- _ASSIGNMENT_
Copy out the first line of the listing and every line after it, exactly, until you have copied the line containing "notebook: none [427,880,822,1053]".

- _GIVEN DATA_
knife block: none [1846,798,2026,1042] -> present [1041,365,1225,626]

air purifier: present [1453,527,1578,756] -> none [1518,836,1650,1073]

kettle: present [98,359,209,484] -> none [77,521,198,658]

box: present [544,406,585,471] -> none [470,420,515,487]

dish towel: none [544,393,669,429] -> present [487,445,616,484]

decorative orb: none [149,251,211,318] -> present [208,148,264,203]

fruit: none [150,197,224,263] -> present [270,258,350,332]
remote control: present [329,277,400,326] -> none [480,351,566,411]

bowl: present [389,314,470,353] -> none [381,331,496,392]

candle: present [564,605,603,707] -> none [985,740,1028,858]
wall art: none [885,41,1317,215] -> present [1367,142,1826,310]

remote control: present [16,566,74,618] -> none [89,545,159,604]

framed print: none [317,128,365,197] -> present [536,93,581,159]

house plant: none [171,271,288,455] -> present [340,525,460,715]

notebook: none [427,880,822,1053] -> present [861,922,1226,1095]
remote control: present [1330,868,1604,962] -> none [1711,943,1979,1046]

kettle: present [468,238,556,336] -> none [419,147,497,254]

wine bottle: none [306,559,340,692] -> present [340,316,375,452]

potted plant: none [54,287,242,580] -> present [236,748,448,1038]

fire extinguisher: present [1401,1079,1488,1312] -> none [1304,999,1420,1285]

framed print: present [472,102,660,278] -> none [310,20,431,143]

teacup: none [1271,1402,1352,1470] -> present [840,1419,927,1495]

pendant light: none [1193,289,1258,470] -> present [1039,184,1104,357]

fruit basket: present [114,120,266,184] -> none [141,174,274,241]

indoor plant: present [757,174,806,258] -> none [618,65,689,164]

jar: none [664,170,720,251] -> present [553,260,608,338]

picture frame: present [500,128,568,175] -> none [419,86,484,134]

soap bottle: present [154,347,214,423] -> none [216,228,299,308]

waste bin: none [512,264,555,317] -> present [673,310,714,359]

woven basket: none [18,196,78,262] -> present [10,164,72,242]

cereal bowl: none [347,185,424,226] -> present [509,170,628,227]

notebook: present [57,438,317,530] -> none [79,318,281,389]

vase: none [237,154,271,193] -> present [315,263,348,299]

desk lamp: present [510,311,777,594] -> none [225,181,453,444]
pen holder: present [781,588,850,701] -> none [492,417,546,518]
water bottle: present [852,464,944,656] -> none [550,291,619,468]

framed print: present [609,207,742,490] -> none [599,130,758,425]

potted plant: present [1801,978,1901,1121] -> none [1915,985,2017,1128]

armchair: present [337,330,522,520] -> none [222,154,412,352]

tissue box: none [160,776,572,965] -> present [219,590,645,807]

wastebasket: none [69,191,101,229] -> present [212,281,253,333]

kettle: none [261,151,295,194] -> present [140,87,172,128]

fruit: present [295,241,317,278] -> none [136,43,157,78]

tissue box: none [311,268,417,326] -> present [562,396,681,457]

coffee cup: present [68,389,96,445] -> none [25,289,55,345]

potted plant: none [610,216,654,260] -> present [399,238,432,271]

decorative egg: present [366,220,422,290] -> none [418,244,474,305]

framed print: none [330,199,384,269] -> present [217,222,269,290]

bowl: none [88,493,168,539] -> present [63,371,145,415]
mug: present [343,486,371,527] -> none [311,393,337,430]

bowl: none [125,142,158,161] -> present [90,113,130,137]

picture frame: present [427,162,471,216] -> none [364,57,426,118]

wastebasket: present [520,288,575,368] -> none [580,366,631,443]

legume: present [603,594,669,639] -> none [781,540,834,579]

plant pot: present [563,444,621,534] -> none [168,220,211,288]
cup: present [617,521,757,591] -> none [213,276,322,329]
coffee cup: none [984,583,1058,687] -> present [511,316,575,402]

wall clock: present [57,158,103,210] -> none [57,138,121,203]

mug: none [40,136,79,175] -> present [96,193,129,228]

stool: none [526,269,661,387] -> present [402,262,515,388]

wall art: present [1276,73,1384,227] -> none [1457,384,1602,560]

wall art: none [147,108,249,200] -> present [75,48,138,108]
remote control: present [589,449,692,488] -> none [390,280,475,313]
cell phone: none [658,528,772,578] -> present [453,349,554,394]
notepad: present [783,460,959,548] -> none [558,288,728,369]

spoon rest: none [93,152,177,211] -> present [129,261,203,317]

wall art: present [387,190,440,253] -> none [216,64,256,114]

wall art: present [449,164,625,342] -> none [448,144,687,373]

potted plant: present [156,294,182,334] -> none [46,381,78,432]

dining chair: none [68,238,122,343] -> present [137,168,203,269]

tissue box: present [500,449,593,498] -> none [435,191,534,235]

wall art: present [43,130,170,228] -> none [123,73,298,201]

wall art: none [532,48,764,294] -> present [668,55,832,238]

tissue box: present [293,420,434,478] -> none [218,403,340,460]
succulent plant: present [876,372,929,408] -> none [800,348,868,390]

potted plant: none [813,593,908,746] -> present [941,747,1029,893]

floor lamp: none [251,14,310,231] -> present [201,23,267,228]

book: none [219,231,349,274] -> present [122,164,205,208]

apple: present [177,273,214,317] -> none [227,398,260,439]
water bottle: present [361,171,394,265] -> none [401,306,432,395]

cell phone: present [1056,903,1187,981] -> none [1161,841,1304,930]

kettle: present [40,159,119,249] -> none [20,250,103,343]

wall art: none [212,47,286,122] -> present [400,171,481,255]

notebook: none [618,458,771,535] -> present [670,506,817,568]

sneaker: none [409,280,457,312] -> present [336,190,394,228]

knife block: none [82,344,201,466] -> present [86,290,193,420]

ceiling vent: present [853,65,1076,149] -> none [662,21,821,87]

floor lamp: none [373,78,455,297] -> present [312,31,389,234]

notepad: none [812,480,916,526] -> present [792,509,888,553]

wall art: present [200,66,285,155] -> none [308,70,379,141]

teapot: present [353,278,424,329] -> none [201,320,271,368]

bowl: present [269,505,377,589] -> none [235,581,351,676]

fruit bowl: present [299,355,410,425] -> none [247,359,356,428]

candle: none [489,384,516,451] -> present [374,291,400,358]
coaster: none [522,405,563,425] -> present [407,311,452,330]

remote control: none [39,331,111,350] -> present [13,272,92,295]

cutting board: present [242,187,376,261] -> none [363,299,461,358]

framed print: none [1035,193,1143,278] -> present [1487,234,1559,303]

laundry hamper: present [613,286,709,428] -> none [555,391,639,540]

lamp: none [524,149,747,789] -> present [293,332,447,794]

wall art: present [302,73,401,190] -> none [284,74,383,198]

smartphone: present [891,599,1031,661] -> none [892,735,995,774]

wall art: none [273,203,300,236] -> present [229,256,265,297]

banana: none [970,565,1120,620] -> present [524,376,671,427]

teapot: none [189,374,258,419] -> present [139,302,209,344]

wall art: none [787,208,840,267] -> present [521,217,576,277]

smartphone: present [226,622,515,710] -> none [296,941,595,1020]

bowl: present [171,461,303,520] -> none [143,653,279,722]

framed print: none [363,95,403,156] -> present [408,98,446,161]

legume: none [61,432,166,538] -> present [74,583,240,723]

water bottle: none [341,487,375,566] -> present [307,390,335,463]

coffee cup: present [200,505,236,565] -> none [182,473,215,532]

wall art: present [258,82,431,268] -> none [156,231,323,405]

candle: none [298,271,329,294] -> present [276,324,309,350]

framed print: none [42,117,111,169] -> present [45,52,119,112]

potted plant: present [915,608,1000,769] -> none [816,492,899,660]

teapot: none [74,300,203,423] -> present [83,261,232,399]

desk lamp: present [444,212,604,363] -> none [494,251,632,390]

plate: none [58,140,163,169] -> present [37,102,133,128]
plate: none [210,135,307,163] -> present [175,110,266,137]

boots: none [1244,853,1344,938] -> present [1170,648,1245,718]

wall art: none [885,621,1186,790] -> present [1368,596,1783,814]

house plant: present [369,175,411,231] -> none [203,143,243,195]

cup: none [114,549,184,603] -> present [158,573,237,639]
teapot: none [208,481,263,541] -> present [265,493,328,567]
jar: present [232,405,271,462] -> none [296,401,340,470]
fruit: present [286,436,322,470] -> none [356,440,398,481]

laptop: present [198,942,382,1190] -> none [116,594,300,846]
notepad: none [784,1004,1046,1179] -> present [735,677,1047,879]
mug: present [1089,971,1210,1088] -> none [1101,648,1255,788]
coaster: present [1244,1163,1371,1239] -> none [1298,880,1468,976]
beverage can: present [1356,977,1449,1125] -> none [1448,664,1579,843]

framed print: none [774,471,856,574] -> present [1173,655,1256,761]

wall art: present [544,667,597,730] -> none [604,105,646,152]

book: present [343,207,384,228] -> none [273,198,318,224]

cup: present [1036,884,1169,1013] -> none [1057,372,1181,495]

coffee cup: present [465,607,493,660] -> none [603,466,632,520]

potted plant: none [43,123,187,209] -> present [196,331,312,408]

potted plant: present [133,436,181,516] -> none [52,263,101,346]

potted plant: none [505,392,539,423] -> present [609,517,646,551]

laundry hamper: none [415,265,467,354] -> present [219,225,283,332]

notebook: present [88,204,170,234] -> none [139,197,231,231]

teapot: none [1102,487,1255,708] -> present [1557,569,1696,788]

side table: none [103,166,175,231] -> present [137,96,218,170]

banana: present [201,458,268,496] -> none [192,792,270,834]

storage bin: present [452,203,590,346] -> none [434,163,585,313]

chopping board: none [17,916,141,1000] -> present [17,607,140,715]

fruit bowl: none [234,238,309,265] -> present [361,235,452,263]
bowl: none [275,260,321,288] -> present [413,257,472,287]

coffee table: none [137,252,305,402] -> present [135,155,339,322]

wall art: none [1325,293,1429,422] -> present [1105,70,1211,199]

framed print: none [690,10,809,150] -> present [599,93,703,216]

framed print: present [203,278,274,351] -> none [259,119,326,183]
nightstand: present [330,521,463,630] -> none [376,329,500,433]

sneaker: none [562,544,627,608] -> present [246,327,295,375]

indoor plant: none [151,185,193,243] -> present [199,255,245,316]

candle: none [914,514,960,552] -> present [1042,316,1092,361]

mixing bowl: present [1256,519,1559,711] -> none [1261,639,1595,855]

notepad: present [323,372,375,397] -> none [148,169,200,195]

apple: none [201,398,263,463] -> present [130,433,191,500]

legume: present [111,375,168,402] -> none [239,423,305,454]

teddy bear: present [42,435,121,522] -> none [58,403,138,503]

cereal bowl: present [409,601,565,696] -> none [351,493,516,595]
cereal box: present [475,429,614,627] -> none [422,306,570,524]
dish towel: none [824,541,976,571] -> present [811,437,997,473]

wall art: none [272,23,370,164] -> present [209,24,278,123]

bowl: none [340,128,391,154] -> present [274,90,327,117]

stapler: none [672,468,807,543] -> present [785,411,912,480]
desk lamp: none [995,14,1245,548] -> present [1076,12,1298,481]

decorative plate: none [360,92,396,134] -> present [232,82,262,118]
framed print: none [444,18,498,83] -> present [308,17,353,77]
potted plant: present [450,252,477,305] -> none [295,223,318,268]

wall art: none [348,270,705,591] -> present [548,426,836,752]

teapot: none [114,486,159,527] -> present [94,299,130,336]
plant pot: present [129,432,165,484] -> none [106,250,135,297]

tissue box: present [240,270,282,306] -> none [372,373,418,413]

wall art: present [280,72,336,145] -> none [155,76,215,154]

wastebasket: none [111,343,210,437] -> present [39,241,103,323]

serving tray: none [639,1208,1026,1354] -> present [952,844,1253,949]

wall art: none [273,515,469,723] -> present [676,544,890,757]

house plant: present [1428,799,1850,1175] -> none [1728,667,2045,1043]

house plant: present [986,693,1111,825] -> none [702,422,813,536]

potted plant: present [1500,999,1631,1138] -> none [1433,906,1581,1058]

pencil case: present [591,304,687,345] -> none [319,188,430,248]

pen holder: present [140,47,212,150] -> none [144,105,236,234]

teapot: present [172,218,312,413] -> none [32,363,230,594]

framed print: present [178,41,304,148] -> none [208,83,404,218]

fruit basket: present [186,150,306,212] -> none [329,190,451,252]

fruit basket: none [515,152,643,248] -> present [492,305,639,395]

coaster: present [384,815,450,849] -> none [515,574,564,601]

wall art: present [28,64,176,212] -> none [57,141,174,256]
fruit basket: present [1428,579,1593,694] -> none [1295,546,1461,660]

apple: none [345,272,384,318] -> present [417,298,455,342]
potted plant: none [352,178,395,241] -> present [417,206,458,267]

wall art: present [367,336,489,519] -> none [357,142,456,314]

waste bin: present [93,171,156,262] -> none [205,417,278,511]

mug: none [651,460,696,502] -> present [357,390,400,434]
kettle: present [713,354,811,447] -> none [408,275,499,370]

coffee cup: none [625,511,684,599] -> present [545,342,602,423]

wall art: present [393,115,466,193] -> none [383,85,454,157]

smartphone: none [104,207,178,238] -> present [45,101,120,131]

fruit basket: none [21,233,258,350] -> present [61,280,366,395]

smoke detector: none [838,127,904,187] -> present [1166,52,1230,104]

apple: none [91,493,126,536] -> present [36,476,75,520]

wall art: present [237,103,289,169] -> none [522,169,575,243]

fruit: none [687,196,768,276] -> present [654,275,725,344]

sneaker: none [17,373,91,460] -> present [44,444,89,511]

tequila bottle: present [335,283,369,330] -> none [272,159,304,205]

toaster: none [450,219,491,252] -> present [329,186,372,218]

- _EXPECTED ANSWER_
knife block: none [1846,798,2026,1042] -> present [1041,365,1225,626]

air purifier: present [1453,527,1578,756] -> none [1518,836,1650,1073]

kettle: present [98,359,209,484] -> none [77,521,198,658]

box: present [544,406,585,471] -> none [470,420,515,487]

dish towel: none [544,393,669,429] -> present [487,445,616,484]

decorative orb: none [149,251,211,318] -> present [208,148,264,203]

fruit: none [150,197,224,263] -> present [270,258,350,332]
remote control: present [329,277,400,326] -> none [480,351,566,411]

bowl: present [389,314,470,353] -> none [381,331,496,392]

candle: present [564,605,603,707] -> none [985,740,1028,858]
wall art: none [885,41,1317,215] -> present [1367,142,1826,310]

remote control: present [16,566,74,618] -> none [89,545,159,604]

framed print: none [317,128,365,197] -> present [536,93,581,159]

house plant: none [171,271,288,455] -> present [340,525,460,715]

notebook: none [427,880,822,1053] -> present [861,922,1226,1095]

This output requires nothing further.